"Nunca quis ser personagem, mas praticar jornalismo sério na TV", diz repórter trans
Mellyssa Almeida faz história e dá voz à comunidade LGBTQIA+ na TV Ponta Negra, afiliada do SBT no Rio Grande do Norte
Mellyssa Almeida da Silva celebra a recepção positiva como repórter trans na TV Ponta Negra, afiliada do SBT no Rio Grande do Norte, e almeja combater estereótipos na mídia.
"O mundo ainda é preconceituoso, por isso eu não esperava uma recepetividade tão bonita das pessoas. Estou muito feliz e me sinto orgulhosa em mostrar a diversidade na comunicação potiguar", celebra a repórter Mellyssa Almeida da Silva, de 31 anos. Mulher trans, Mell tem quebrado barreiras ao se destacar numa mídia em que a diversidade - sobretudo em se tratando de pessoas transgênero - ainda engantinha: o jornalismo televisivo.
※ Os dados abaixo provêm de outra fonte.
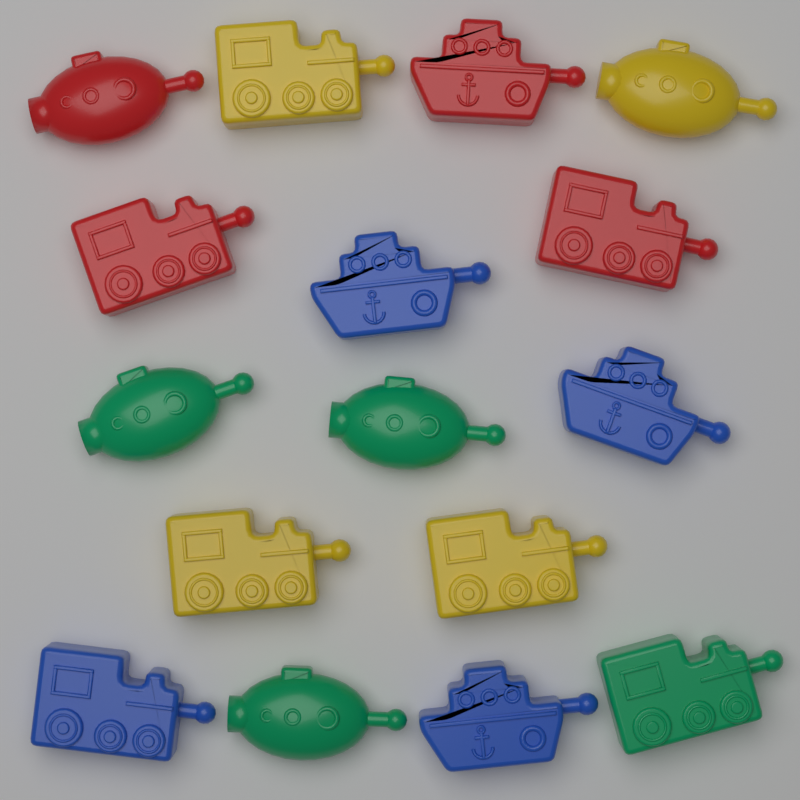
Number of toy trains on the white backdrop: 7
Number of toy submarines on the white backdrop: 5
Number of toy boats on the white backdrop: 4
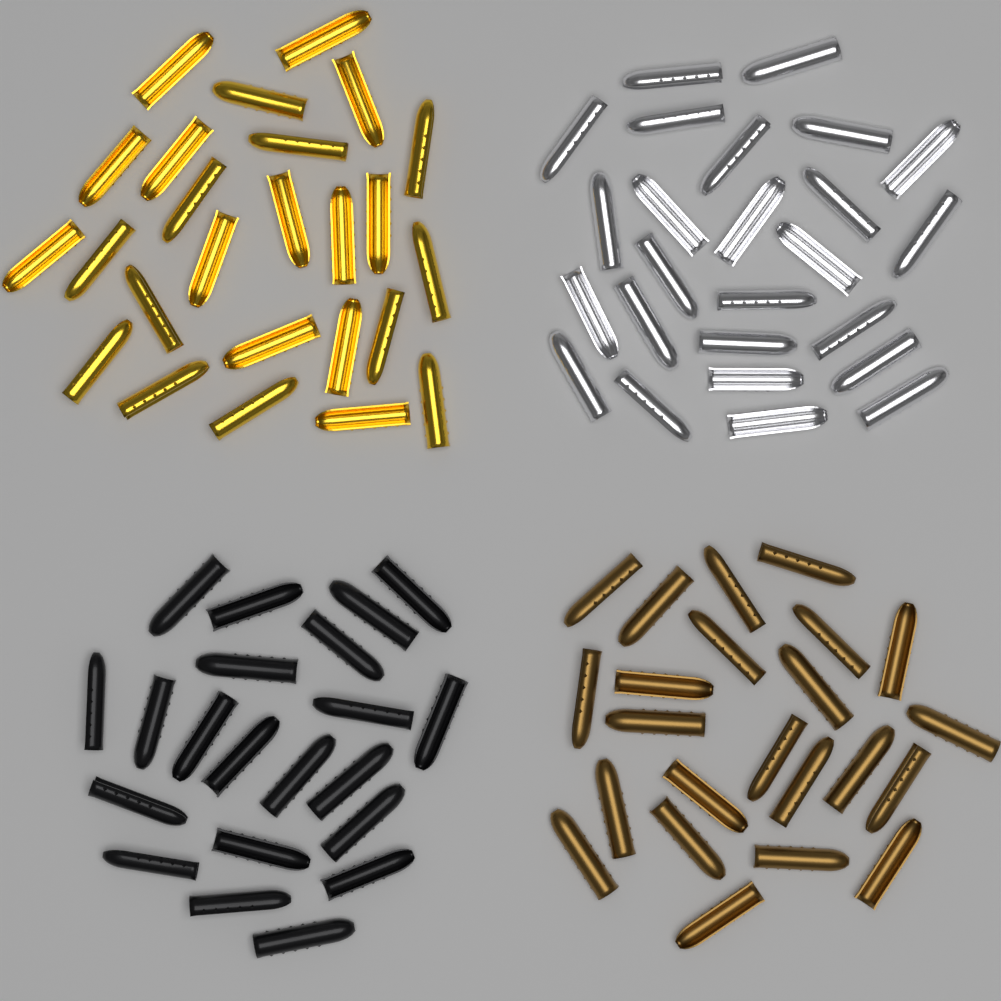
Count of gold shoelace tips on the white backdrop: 25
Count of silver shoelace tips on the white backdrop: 25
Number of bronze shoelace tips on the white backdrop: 23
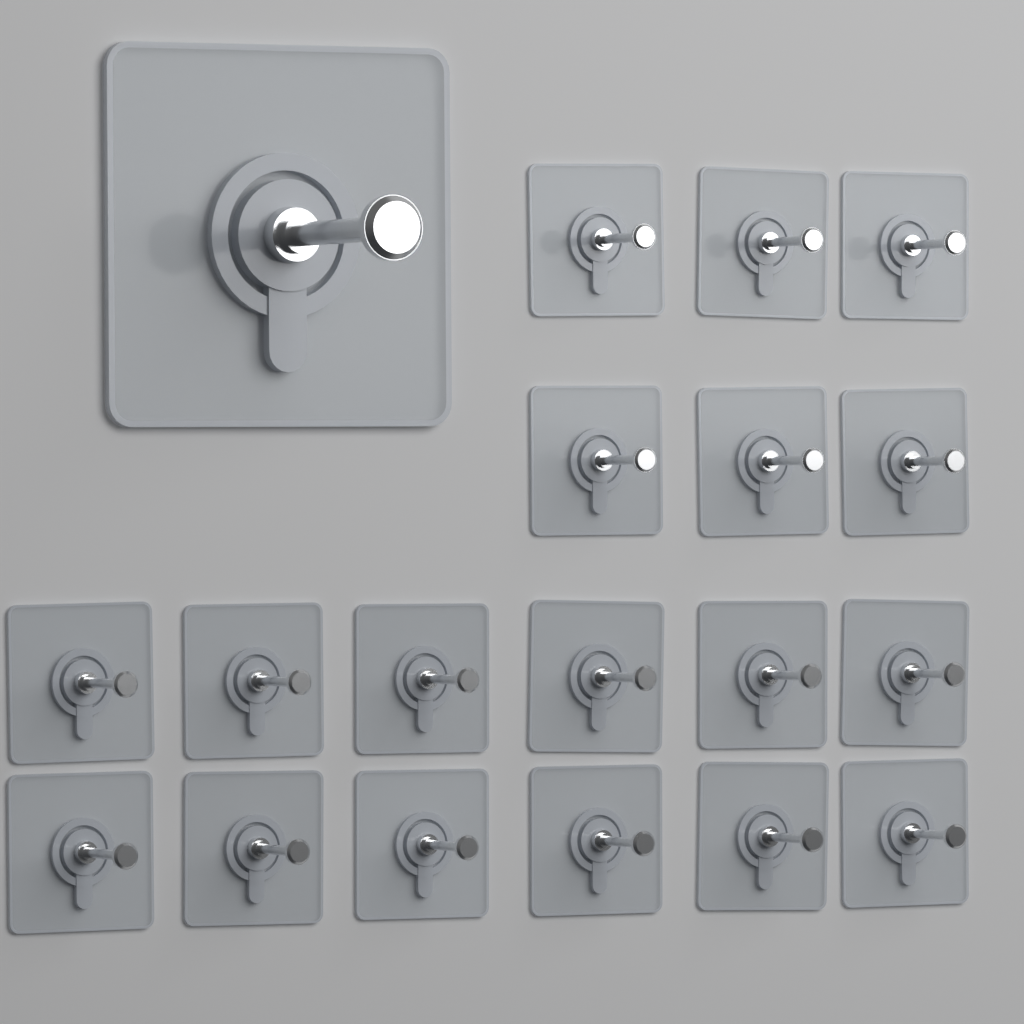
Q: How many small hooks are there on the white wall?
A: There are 18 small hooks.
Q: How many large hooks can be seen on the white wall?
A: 1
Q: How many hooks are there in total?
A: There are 19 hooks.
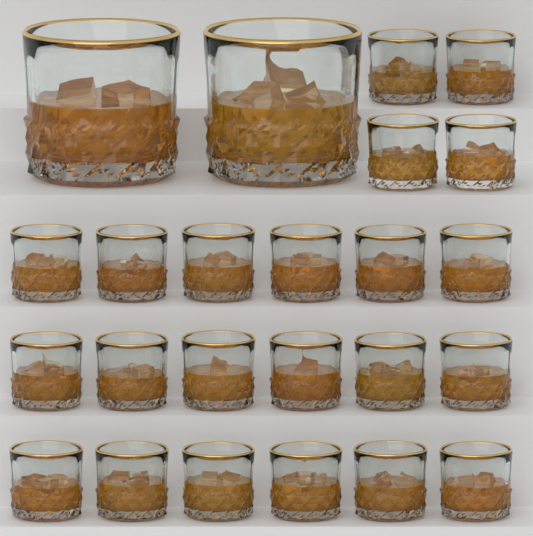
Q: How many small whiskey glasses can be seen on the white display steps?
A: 22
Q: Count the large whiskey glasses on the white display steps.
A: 2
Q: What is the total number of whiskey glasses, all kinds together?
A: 24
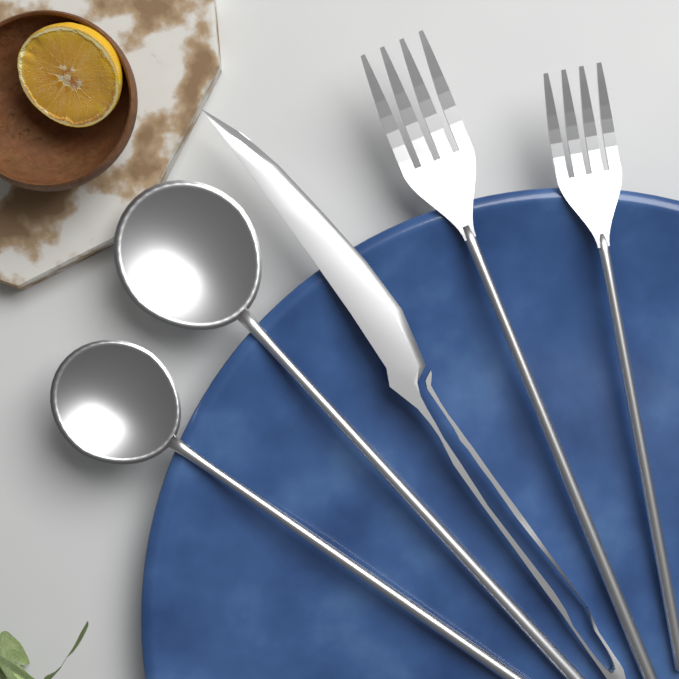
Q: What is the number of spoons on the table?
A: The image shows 2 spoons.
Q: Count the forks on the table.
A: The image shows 2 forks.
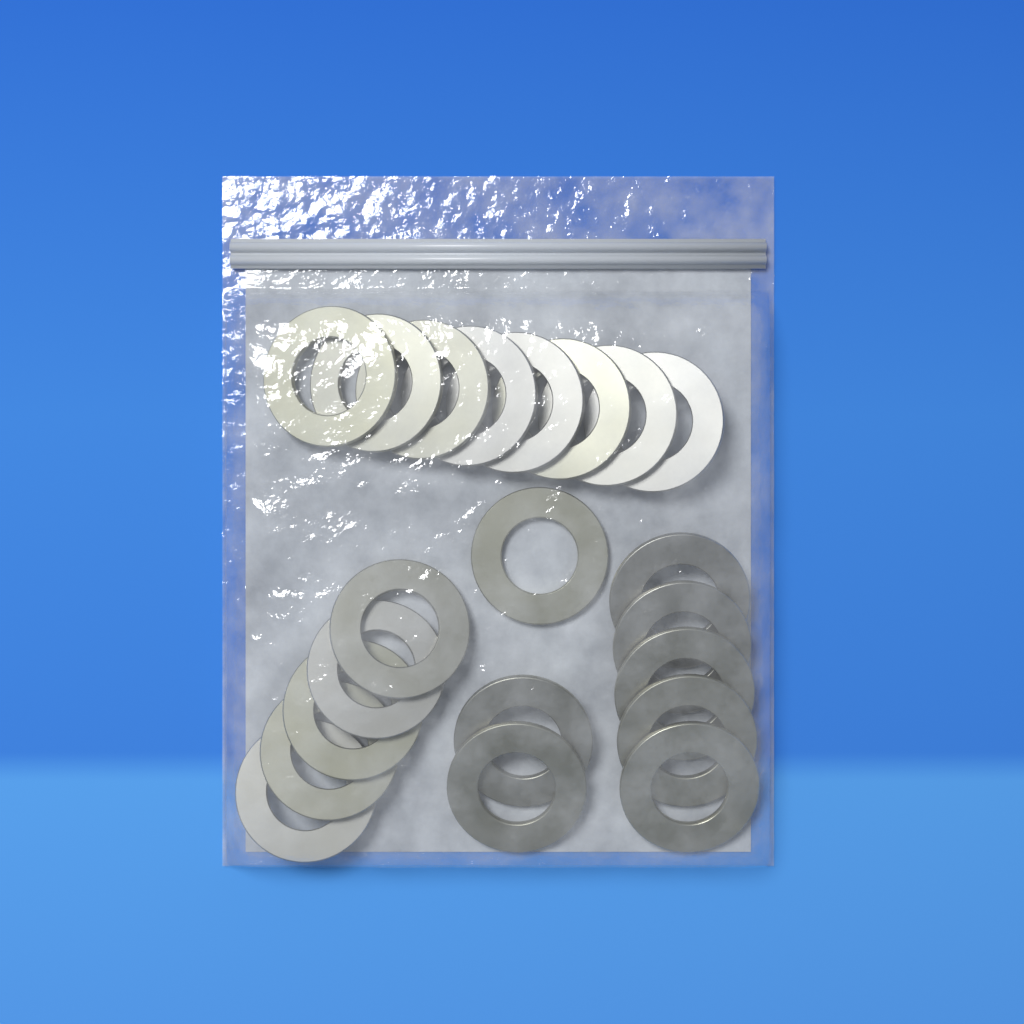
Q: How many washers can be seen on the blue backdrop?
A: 21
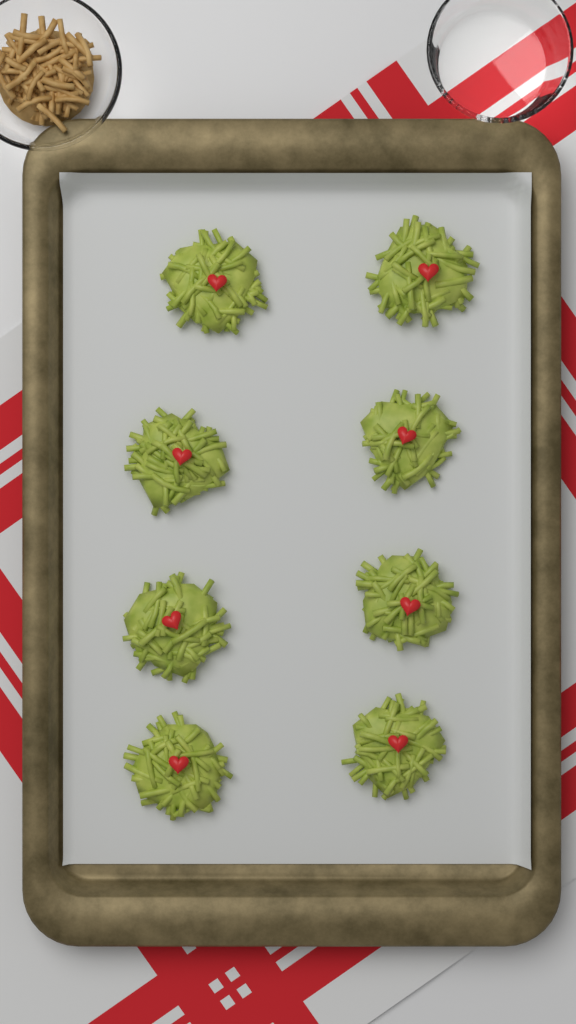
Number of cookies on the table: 8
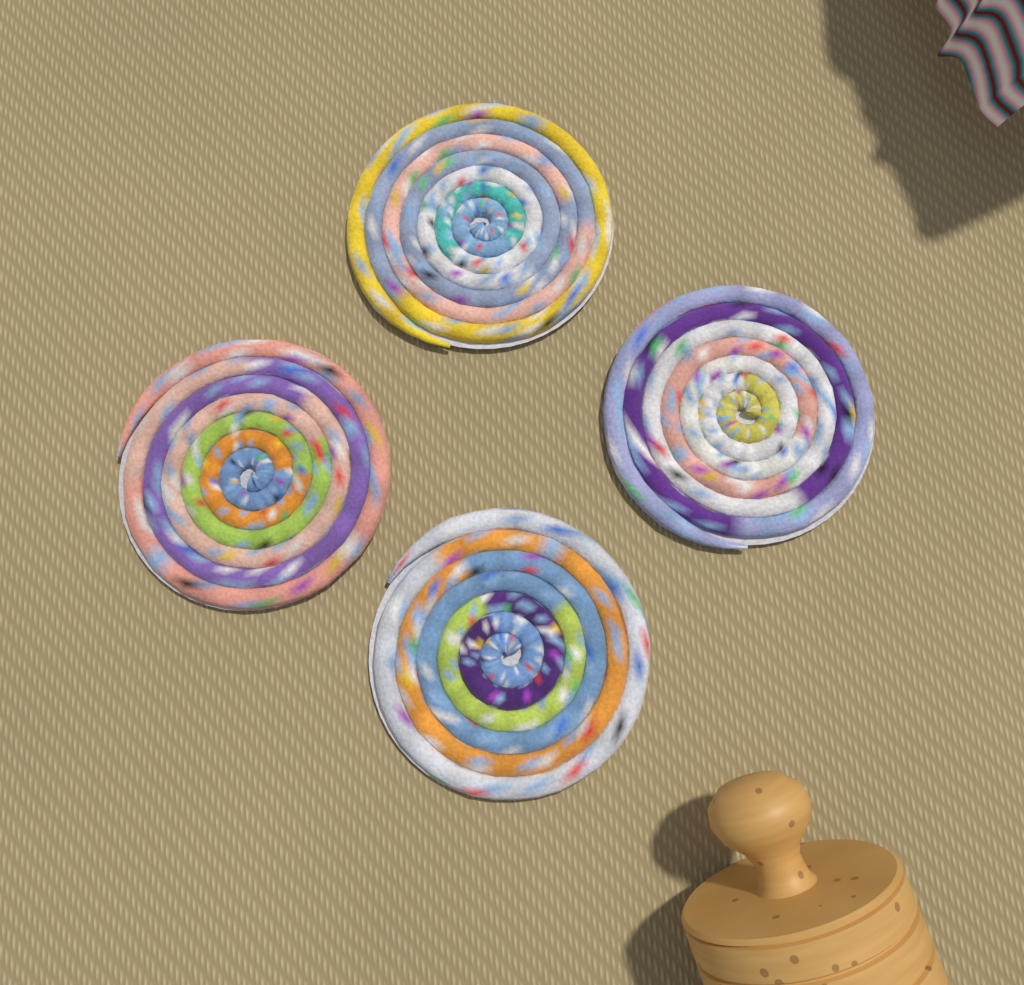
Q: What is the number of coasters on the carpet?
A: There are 4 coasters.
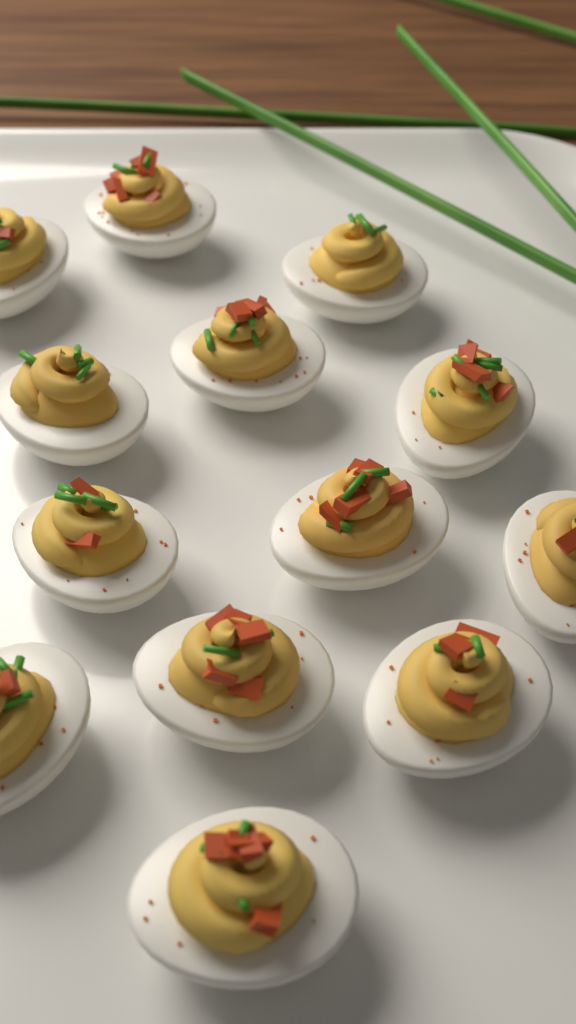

Desde junho, Mell é repórter do "Jornal do Dia", exibido pela TV Ponta Negra, afiliada do SBT no Rio Grande do Norte. Ela já tinha uma passagem pela TV Futuro, afiada da TV Cultura no estado, onde participou de alguns programas e cobriu o famoso Carnatal. Após um hiato de quatro meses, recebeu o convite para trabalhar como produtora na Ponta Negra.
A estreia diante das câmeras aconteceu no Carnaval desse ano, extraoficialmente. O desempenho de Mell agradou os telespectadores e os executivos da casa, que a escalaram para as reportagens. Ela cobre os mais diversos assuntos em sua rotina profissional, mas admite que os temas que fazem seus olhos brilharem envolvem questõs da comunidade.
"Gosto de fazer matérias sobre denúncias de buracos ou falta de iluminação em bairros, por exemplo, porque vou até lá como uma forma de ajudar as pessoas que já fizeram de tudo para resolver os problemas. Isso gera empatia e conexão com quem precisa de mim naquele momento", conta.
Para Mell Almeida, o jornalismo ainda é um pouco conservador. Por essa razão, ficou surpresa ao ver como sua contratação repercutiu positivamente e virou notícia não só no RN, mas em diversas partes do Brasil.
"Ainda há uma certa visão deturpada das pessoas trans e das travestis na TV, que historicamente foram representadas como caricatas, palhaças, baixas ou barraqueiras. Ver uma mulher trans no noticiário é fundamental para desconstruir o imaginário popular e quebrar essa concepção estereotipada", observa ela, que ainda destaca: "Nunca quis ser personagem, mas praticar jornalismo sério na TV".
Primeiros passos
Nascida em Macau, no interior do estado, Mell hoje mora em Natal. A paixão pela comunicação surgiu na infância, quando sonhava em se tornar apresentadora infantil. "Mas a realidade não permitia grandes sonhos", diz ela, que passou a dançar em um grupo. Como não tinha faculdade de Jornalismo onde morava, Mell acabou se dedicando a outros cursos.
As primeiras experiências com as câmeras aconteceram no YouTube, no extinto canal de um amigo. Ao se mudar para Natal, acabou se formando em Turismo e Eventos e participou de um concurso para ser repórter do Carnatal. Desde então, o céu é o limite para a repórter que não para de receber mensagens de incentivo e de parabéns pela carreira que vem construindo.
"Desde que me entendi como uma mulher trans, não queria me limitar às funções de cabeleireira ou doméstica tão comuns à nossa comunidade. Não se trata de uma crítica, pois ambas as profissões são dignas. Minha mãe, aliás, que sempre me aceitou e me amparou bancou a minha criação sendo doméstica. Mas eu queria mais, eu queria ser reconhecida", afirma.
Hoje, Mell quer galgar degraus cada vez mais altos na profissão e almeja fazer história na TV. "Quero que a minha visibilidade seja benéfica, combata preconceitos e abra espaços para que outras pessoas trans possam estar onde queiram estar. Vencer, para nós, é muito difícil. As referências podem ajudar a chegar lá, mesmo que a gente precise provar mil vezes mais do que as pessoas cis que somos capazes", pontua.